WORK TO COMPLETE
An exact copy of the records below is needed, with every picture left out.

THE DATA

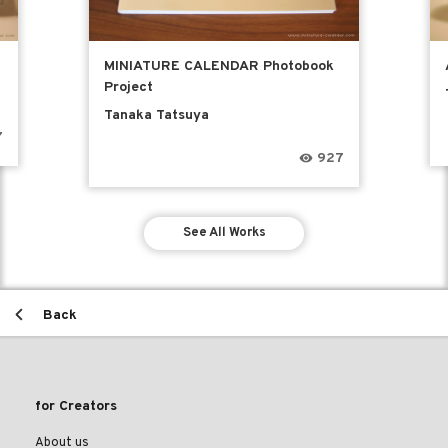
MINIATURE CALENDAR Photobook
Project
Tanaka Tatsuya
7
927
See All Works
Back
for Creators
About us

RESPONSE FOR THIS EXERCISE
MINIATURE CALENDAR Photobook
Project
Tanaka Tatsuya
7
927
See All Works
Back
for Creators
About us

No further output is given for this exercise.